### [WORK INSTRUCTIONS]
Give back each entry exactly as written, apart from the pictures.

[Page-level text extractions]
—————

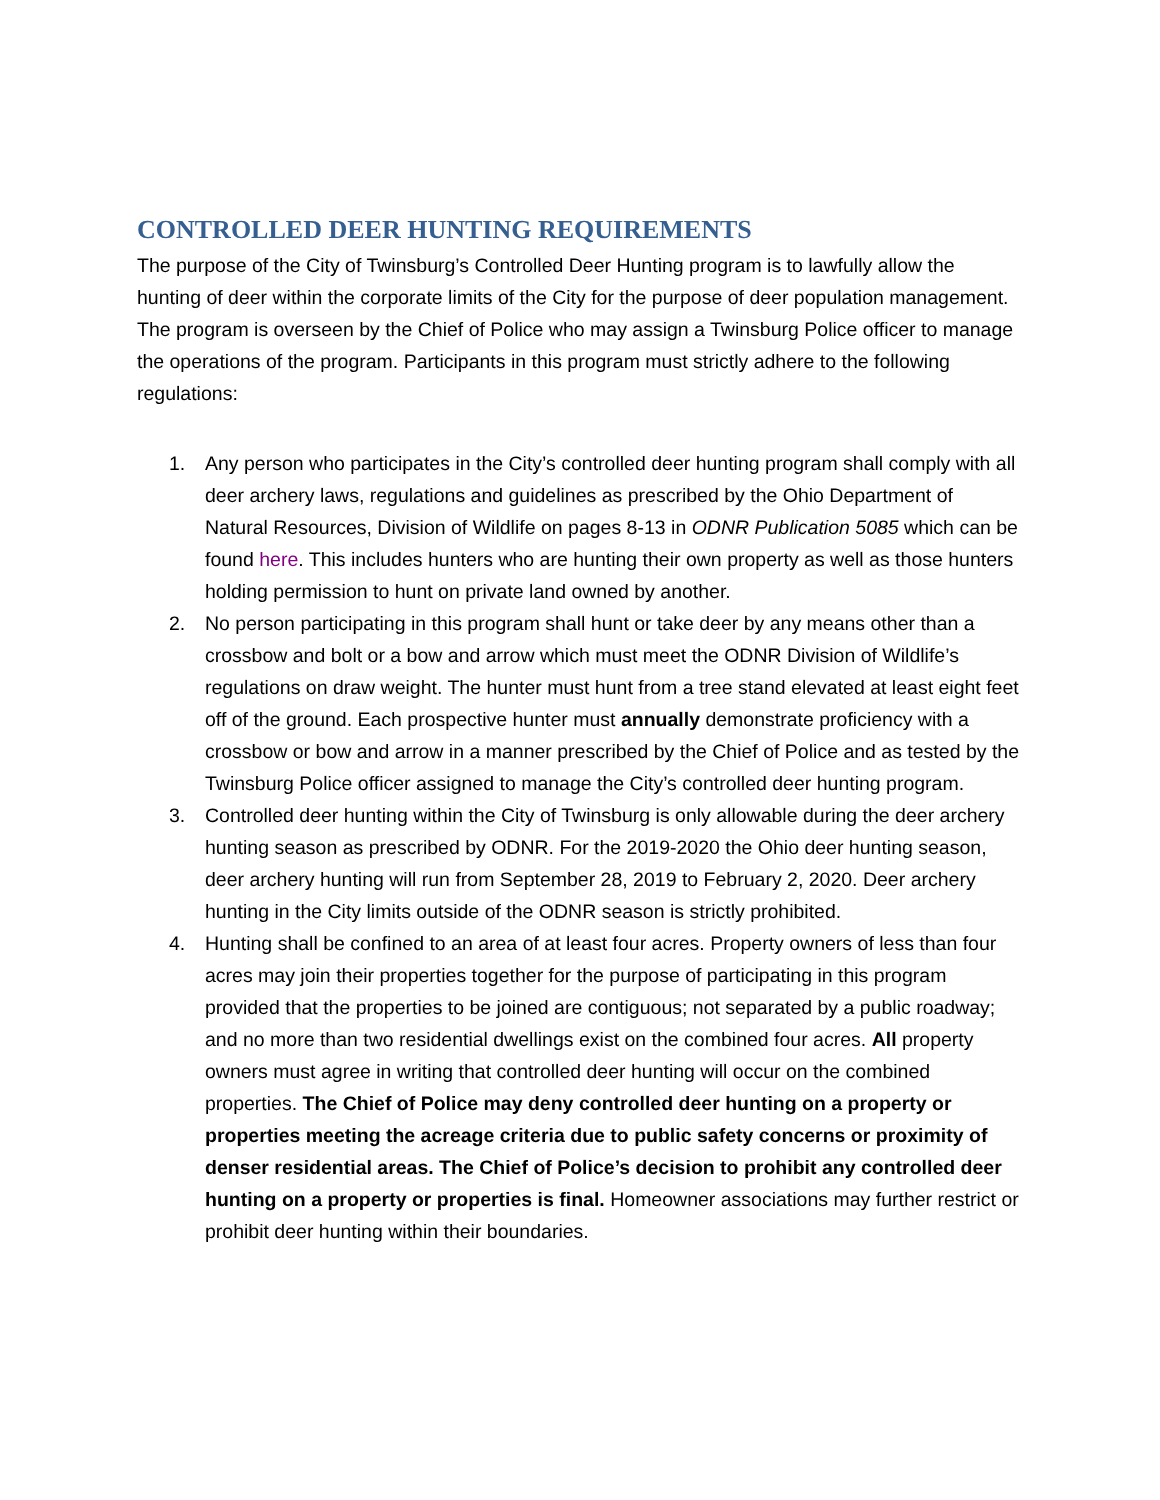CONTROLLED DEER HUNTING REQUIREMENTS
The purpose of the City of Twinsburg’s Controlled Deer Hunting program is to lawfully allow the hunting of deer within the corporate limits of the City for the purpose of deer population management. The program is overseen by the Chief of Police who may assign a Twinsburg Police officer to manage the operations of the program. Participants in this program must strictly adhere to the following regulations:
1. Any person who participates in the City’s controlled deer hunting program shall comply with all deer archery laws, regulations and guidelines as prescribed by the Ohio Department of Natural Resources, Division of Wildlife on pages 8-13 in ODNR Publication 5085 which can be found here. This includes hunters who are hunting their own property as well as those hunters holding permission to hunt on private land owned by another.
2. No person participating in this program shall hunt or take deer by any means other than a crossbow and bolt or a bow and arrow which must meet the ODNR Division of Wildlife’s regulations on draw weight. The hunter must hunt from a tree stand elevated at least eight feet off of the ground. Each prospective hunter must annually demonstrate proficiency with a crossbow or bow and arrow in a manner prescribed by the Chief of Police and as tested by the Twinsburg Police officer assigned to manage the City’s controlled deer hunting program.
3. Controlled deer hunting within the City of Twinsburg is only allowable during the deer archery hunting season as prescribed by ODNR. For the 2019-2020 the Ohio deer hunting season, deer archery hunting will run from September 28, 2019 to February 2, 2020. Deer archery hunting in the City limits outside of the ODNR season is strictly prohibited.
4. Hunting shall be confined to an area of at least four acres. Property owners of less than four acres may join their properties together for the purpose of participating in this program provided that the properties to be joined are contiguous; not separated by a public roadway; and no more than two residential dwellings exist on the combined four acres. All property owners must agree in writing that controlled deer hunting will occur on the combined properties. The Chief of Police may deny controlled deer hunting on a property or properties meeting the acreage criteria due to public safety concerns or proximity of denser residential areas. The Chief of Police’s decision to prohibit any controlled deer hunting on a property or properties is final. Homeowner associations may further restrict or prohibit deer hunting within their boundaries.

—————

### [EXERCISE ANSWER]
CONTROLLED DEER HUNTING REQUIREMENTS
The purpose of the City of Twinsburg’s Controlled Deer Hunting program is to lawfully allow the hunting of deer within the corporate limits of the City for the purpose of deer population management. The program is overseen by the Chief of Police who may assign a Twinsburg Police officer to manage the operations of the program. Participants in this program must strictly adhere to the following regulations:
1. Any person who participates in the City’s controlled deer hunting program shall comply with all deer archery laws, regulations and guidelines as prescribed by the Ohio Department of Natural Resources, Division of Wildlife on pages 8-13 in ODNR Publication 5085 which can be found here. This includes hunters who are hunting their own property as well as those hunters holding permission to hunt on private land owned by another.
2. No person participating in this program shall hunt or take deer by any means other than a crossbow and bolt or a bow and arrow which must meet the ODNR Division of Wildlife’s regulations on draw weight. The hunter must hunt from a tree stand elevated at least eight feet off of the ground. Each prospective hunter must annually demonstrate proficiency with a crossbow or bow and arrow in a manner prescribed by the Chief of Police and as tested by the Twinsburg Police officer assigned to manage the City’s controlled deer hunting program.
3. Controlled deer hunting within the City of Twinsburg is only allowable during the deer archery hunting season as prescribed by ODNR. For the 2019-2020 the Ohio deer hunting season, deer archery hunting will run from September 28, 2019 to February 2, 2020. Deer archery hunting in the City limits outside of the ODNR season is strictly prohibited.
4. Hunting shall be confined to an area of at least four acres. Property owners of less than four acres may join their properties together for the purpose of participating in this program provided that the properties to be joined are contiguous; not separated by a public roadway; and no more than two residential dwellings exist on the combined four acres. All property owners must agree in writing that controlled deer hunting will occur on the combined properties. The Chief of Police may deny controlled deer hunting on a property or properties meeting the acreage criteria due to public safety concerns or proximity of denser residential areas. The Chief of Police’s decision to prohibit any controlled deer hunting on a property or properties is final. Homeowner associations may further restrict or prohibit deer hunting within their boundaries.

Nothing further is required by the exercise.